Source texts of formatted documents
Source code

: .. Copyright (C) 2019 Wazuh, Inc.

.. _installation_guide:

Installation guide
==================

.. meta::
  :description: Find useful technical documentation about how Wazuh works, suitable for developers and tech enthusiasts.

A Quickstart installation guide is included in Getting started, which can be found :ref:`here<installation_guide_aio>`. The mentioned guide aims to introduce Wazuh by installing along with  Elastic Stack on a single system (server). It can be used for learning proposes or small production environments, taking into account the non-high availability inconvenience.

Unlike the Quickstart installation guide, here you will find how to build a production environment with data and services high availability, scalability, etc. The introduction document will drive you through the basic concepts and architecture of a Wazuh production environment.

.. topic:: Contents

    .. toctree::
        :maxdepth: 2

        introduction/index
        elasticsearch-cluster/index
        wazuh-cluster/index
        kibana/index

◆ JOB:
Set the data down again in full, exactly as given.

◆ YOUR SOLUTION:
Source code

: .. Copyright (C) 2019 Wazuh, Inc.

.. _installation_guide:

Installation guide
==================

.. meta::
  :description: Find useful technical documentation about how Wazuh works, suitable for developers and tech enthusiasts.

A Quickstart installation guide is included in Getting started, which can be found :ref:`here<installation_guide_aio>`. The mentioned guide aims to introduce Wazuh by installing along with  Elastic Stack on a single system (server). It can be used for learning proposes or small production environments, taking into account the non-high availability inconvenience.

Unlike the Quickstart installation guide, here you will find how to build a production environment with data and services high availability, scalability, etc. The introduction document will drive you through the basic concepts and architecture of a Wazuh production environment.

.. topic:: Contents

    .. toctree::
        :maxdepth: 2

        introduction/index
        elasticsearch-cluster/index
        wazuh-cluster/index
        kibana/index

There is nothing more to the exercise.